In attempt to “switch up social” has Lush switched off the conversation?

Honest Communications, a specialist garden and home PR agency, social media management, content creation and communications agency

This article was originally written for Influence magazine.

Lush has announced that it will be leaving social media. In the statement, the company said “Social media is making it harder and harder for us to talk to each other directly”. But is quitting really the answer?

By shutting down its social channels, Lush is turning its back on many vital communications tools.

Immediacy of content. Gone

Ability to reach hundreds of thousands of customers in one message. Gone

Direct engagement. Gone

Customer loyalty and endorsement. Gone

Its aim instead is to focus on direct customer conversations, but is pushing chatbots and phone lines an antiquated system that goes against modern usage habits?

The statement continued to explain the reasoning behind the move, “We are tired of fighting with algorithms and we do not want to pay to appear in your newsfeed.”

Yes, paid for opportunities are becoming an issue and it is harder to appear in newsfeeds organically but there are still HUGE opportunities available for organic growth and engagement.

It shouldn’t be the either/or situation between paid and organic that Lush is painting.
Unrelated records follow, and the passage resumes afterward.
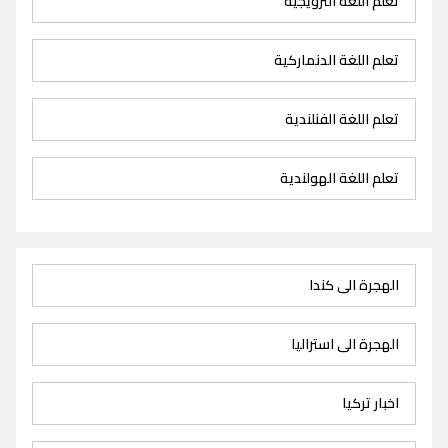
تعلم اللغة النرويجية
تعلم اللغة الدنماركية
تعلم اللغة الفنلندية
تعلم اللغة الهولندية
الهجرة الى كندا
الهجرة الى استراليا
اخبار تركيا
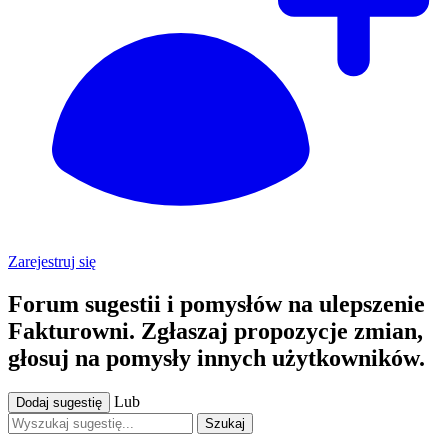
Zarejestruj się
Forum sugestii i pomysłów na ulepszenie
Fakturowni. Zgłaszaj propozycje zmian,
głosuj na pomysły innych użytkowników.
Lub
Dodaj sugestię
Szukaj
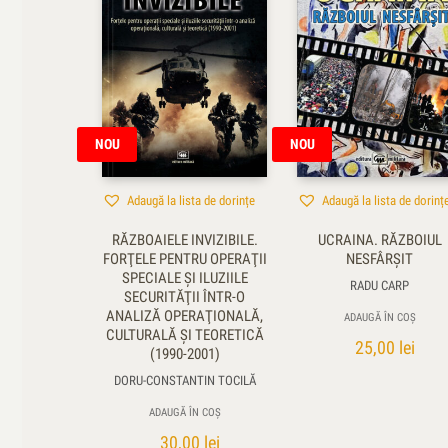
NOU
NOU
Adaugă la lista de dorințe
Adaugă la lista de dorinț
RĂZBOAIELE INVIZIBILE.
UCRAINA. RĂZBOIUL
FORŢELE PENTRU OPERAŢII
NESFÂRȘIT
SPECIALE ŞI ILUZIILE
RADU CARP
SECURITĂŢII ÎNTR-O
ANALIZĂ OPERAŢIONALĂ,
ADAUGĂ ÎN COȘ
CULTURALĂ ŞI TEORETICĂ
25,00
lei
(1990-2001)
DORU-CONSTANTIN TOCILĂ
ADAUGĂ ÎN COȘ
30,00
lei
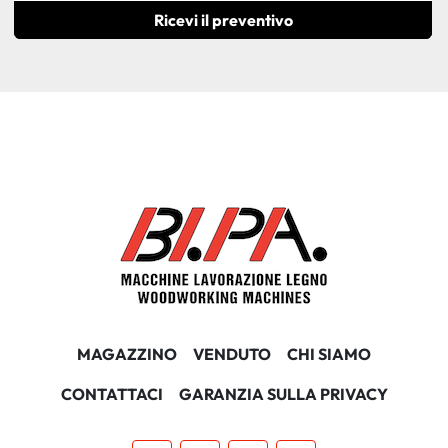
Ricevi il preventivo
MAGAZZINO
VENDUTO
CHI SIAMO
CONTATTACI
GARANZIA SULLA PRIVACY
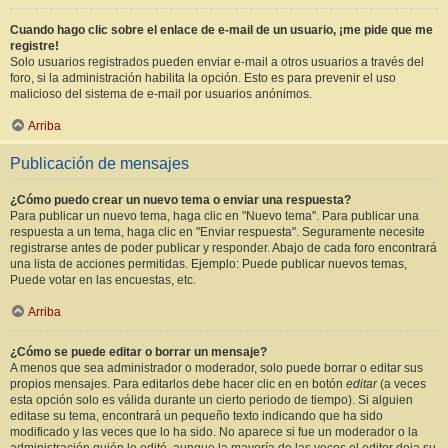
Cuando hago clic sobre el enlace de e-mail de un usuario, ¡me pide que me
registre!
Solo usuarios registrados pueden enviar e-mail a otros usuarios a través del
foro, si la administración habilita la opción. Esto es para prevenir el uso
malicioso del sistema de e-mail por usuarios anónimos.
Arriba
Publicación de mensajes
¿Cómo puedo crear un nuevo tema o enviar una respuesta?
Para publicar un nuevo tema, haga clic en "Nuevo tema". Para publicar una
respuesta a un tema, haga clic en "Enviar respuesta". Seguramente necesite
registrarse antes de poder publicar y responder. Abajo de cada foro encontrará
una lista de acciones permitidas. Ejemplo: Puede publicar nuevos temas,
Puede votar en las encuestas, etc.
Arriba
¿Cómo se puede editar o borrar un mensaje?
A menos que sea administrador o moderador, solo puede borrar o editar sus
propios mensajes. Para editarlos debe hacer clic en en botón
editar
(a veces
esta opción solo es válida durante un cierto periodo de tiempo). Si alguien
editase su tema, encontrará un pequeño texto indicando que ha sido
modificado y las veces que lo ha sido. No aparece si fue un moderador o la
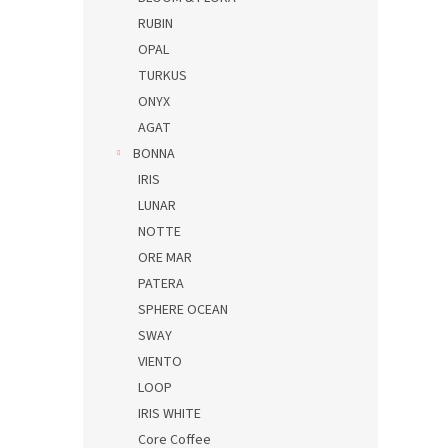
RUBIN
OPAL
TURKUS
ONYX
AGAT
BONNA
IRIS
LUNAR
NOTTE
ORE MAR
PATERA
SPHERE OCEAN
SWAY
VIENTO
LOOP
IRIS WHITE
Core Coffee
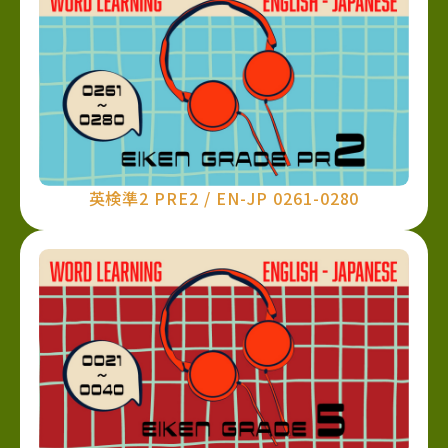
英検準2 PRE2 / EN-JP 0261-0280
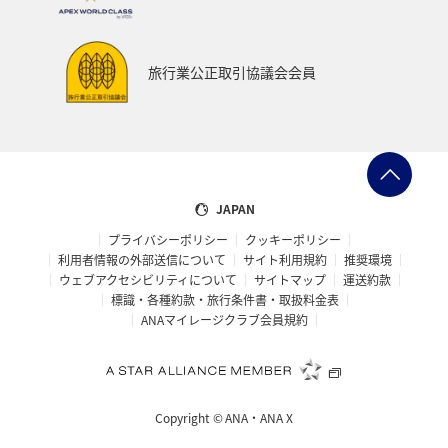
旅行業公正取引協議会会員
JAPAN
プライバシーポリシー
クッキーポリシー
利用者情報の外部送信について
サイト利用規約
推奨環境
ウェブアクセシビリティについて
サイトマップ
運送約款
標識・各種約款・旅行条件書・取扱料金表
ANAマイレージクラブ会員規約
Copyright ©
ANA・ANA X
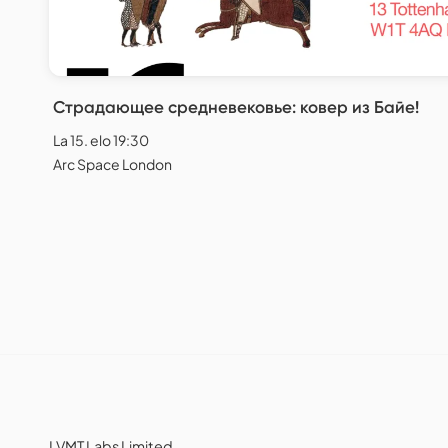
Страдающее средневековье: ковер из Байе!
La 15. elo 19:30
Arc Space London
LVMT Labs Limited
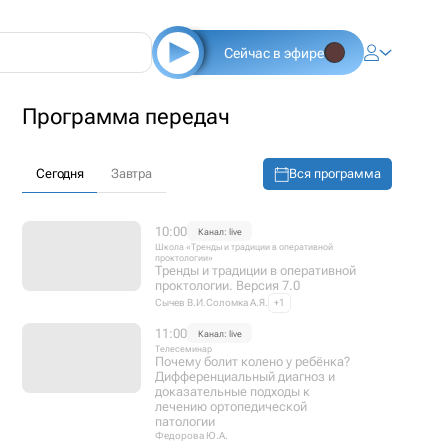
Сейчас в эфире
Программа передач
Вся программа
Сегодня
Завтра
10:00
Канал: live
Школа «Тренды и традиции в оперативной
проктологии»
Тренды и традиции в оперативной
проктологии. Версия 7.0
Сычев В.И.
Соломка А.Я.
+1
11:00
Канал: live
Телесеминар
Почему болит колено у ребёнка?
Дифференциальный диагноз и
доказательные подходы к
лечению ортопедической
патологии
Федорова Ю.А.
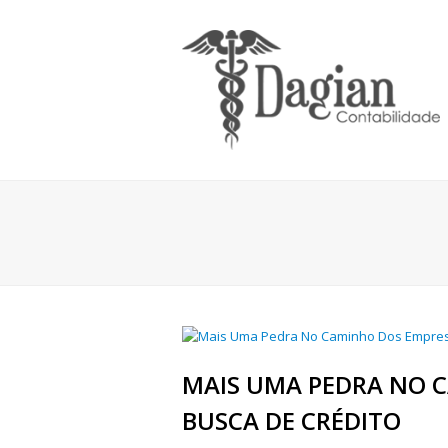
MAIS UMA PEDRA NO 
BUSCA DE CRÉDITO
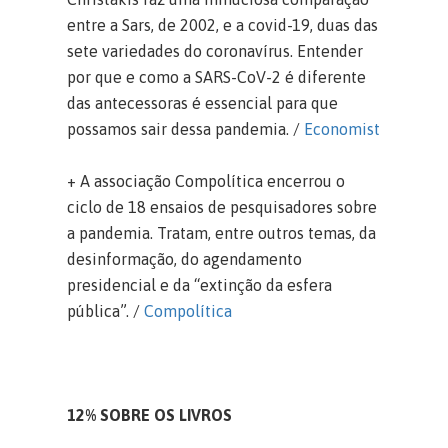
entre a Sars, de 2002, e a covid-19, duas das
sete variedades do coronavírus. Entender
por que e como a SARS-CoV-2 é diferente
das antecessoras é essencial para que
possamos sair dessa pandemia. /
Economist
+ A associação Compolítica encerrou o
ciclo de 18 ensaios de pesquisadores sobre
a pandemia. Tratam, entre outros temas, da
desinformação, do agendamento
presidencial e da “extinção da esfera
pública”. /
Compolítica
12% SOBRE OS LIVROS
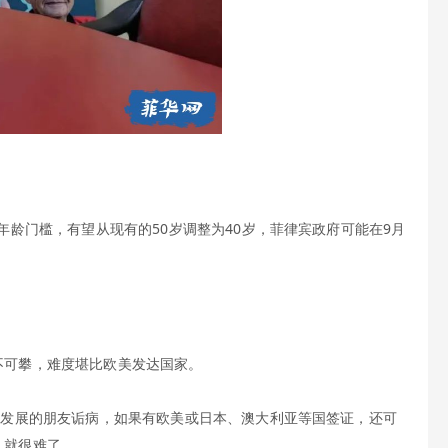
年龄门槛，有望从现有的50岁调整为40岁，菲律宾政府可能在9月
不可攀，难度堪比欧美发达国家。
宾发展的朋友诟病，如果有欧美或日本、澳大利亚等国签证，还可
，就很难了。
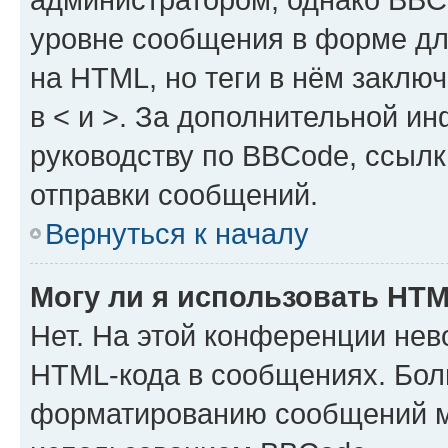
уровне сообщения в форме дл
на HTML, но теги в нём заключа
в < и >. За дополнительной и
руководству по BBCode, ссылк
отправки сообщений.
Вернуться к началу
Могу ли я использовать HT
Нет. На этой конференции нев
HTML-кода в сообщениях. Бол
форматированию сообщений м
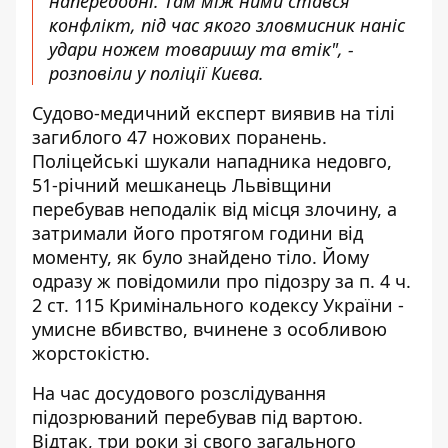
напередодні. Там між ними стався
конфлікт, під час якого зловмисник наніс
удари ножем товаришу та втік", -
розповіли у поліції Києва.
Судово-медичний експерт виявив на тілі
загиблого 47 ножових поранень.
Поліцейські шукали нападника недовго,
51-річний мешканець Львівщини
перебував неподалік від місця злочину, а
затримали його протягом години від
моменту, як було знайдено тіло. Йому
одразу ж повідомили про підозру за п. 4 ч.
2 ст. 115 Кримінального кодексу України -
умисне вбивство, вчинене з особливою
жорстокістю.
На час досудового розслідування
підозрюваний перебував під вартою.
Відтак, три роки зі свого загального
They should be treated as two strands.

If Lush is fed up with paying, then simply stop paying. That needn’t mean stop creating content for free.

They state that they want to “spark passions, and stop chasing ‘likes’” but social media shouldn’t be a numbers game, after all it is social so should be about conversation with engagement being the driving factor and not “chasing likes” as Lush says.

Would you rather have 1 million followers doing nothing and not caring about what you post, or 1,000 huge advocates sparking real conversation?

Perhaps the whole thing is a result to the backlash from the #SpyCops campaign where Lush received a lot of criticism, particularly through social media, and got its fingers burnt.

Whatever the reasoning, it will be very interesting to see the impact that this has, particularly the next time there is a crisis with a need for an instant response.

This comes a year after Wetherspoons hit the headlines with the announcement that it was closing down all its social media channels.

Other brands to also stop, and step away from Facebook in particular, include Tesla and Sonos (albeit Sonos only shut down for a week to show solidarity).

Reasons stated include as distrust of data handling post the Cambridge Analytica Scandal; algorithms making it harder to get organic reach; and a significant shift in audience demographics. The latter is true with younger audiences leaving Facebook, and the biggest growth in sign-ups being among the over 55s.

This all highlights the importance of having a well-planned and thoroughly thought out social media strategy. Instead of simply shutting down the pages,  brands need to find ways to maximise the opportunities that are available, identify the best approach and find the most relevant channels to fit the brand and audience.

Yes, it is harder to reach new customers but what about the existing ones? Shutting off social media is shutting the door on those fans, followers and loyal customers who have supported and engaged over the years, and removes a means of them getting in touch.